Extracted material
*** Begin section ***

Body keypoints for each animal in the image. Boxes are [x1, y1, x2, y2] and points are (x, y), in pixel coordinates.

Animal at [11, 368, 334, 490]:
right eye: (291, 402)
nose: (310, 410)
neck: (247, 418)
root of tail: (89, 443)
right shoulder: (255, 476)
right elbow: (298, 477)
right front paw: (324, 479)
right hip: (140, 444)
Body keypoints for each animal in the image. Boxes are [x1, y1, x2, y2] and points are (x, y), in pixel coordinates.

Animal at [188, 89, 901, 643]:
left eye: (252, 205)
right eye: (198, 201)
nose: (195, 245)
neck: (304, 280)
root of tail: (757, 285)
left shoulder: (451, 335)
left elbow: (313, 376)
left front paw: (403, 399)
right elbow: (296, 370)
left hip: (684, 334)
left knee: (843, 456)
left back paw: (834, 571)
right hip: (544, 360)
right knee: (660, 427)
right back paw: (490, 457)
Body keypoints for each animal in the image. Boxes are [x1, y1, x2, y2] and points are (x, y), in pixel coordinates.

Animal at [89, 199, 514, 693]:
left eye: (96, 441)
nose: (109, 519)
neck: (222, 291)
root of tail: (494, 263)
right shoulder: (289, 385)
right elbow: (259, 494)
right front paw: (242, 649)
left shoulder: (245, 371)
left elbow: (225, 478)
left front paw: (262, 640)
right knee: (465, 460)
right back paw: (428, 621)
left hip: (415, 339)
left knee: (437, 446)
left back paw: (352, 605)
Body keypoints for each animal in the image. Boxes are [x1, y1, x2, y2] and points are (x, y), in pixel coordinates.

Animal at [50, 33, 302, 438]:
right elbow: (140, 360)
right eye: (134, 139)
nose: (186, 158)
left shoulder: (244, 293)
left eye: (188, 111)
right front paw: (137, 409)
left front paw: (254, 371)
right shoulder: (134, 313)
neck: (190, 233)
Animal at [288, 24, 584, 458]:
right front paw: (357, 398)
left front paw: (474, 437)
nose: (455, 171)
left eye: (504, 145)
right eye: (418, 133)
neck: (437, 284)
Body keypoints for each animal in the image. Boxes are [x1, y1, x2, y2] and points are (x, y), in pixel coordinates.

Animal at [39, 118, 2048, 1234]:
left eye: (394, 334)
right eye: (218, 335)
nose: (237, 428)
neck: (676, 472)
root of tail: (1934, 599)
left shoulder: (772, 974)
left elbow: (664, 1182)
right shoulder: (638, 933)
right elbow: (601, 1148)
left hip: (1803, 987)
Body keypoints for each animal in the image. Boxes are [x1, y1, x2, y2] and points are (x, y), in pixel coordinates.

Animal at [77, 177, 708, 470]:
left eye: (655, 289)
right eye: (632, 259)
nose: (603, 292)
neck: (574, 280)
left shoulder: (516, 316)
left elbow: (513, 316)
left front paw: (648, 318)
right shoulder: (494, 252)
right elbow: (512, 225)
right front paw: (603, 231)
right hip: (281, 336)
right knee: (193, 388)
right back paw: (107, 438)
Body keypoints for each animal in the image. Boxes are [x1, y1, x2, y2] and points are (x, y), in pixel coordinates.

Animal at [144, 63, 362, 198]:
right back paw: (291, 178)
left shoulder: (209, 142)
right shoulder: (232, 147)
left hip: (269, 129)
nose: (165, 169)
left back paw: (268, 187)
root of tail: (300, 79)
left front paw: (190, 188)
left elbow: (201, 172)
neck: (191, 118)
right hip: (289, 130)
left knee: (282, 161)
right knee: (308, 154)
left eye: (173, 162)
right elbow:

*** End section ***

Try it
Starting at the line with "right front paw: (603, 231)" and ending at the line with "right hip: (289, 130)", print each line of the listing above exactly, with no other lines.

Response below
right front paw: (603, 231)
right hip: (281, 336)
right knee: (193, 388)
right back paw: (107, 438)
Body keypoints for each animal in the image. Boxes are [x1, y1, x2, y2] and points are (x, y), in pixel coordinates.

Animal at [144, 63, 362, 198]:
right back paw: (291, 178)
left shoulder: (209, 142)
right shoulder: (232, 147)
left hip: (269, 129)
nose: (165, 169)
left back paw: (268, 187)
root of tail: (300, 79)
left front paw: (190, 188)
left elbow: (201, 172)
neck: (191, 118)
right hip: (289, 130)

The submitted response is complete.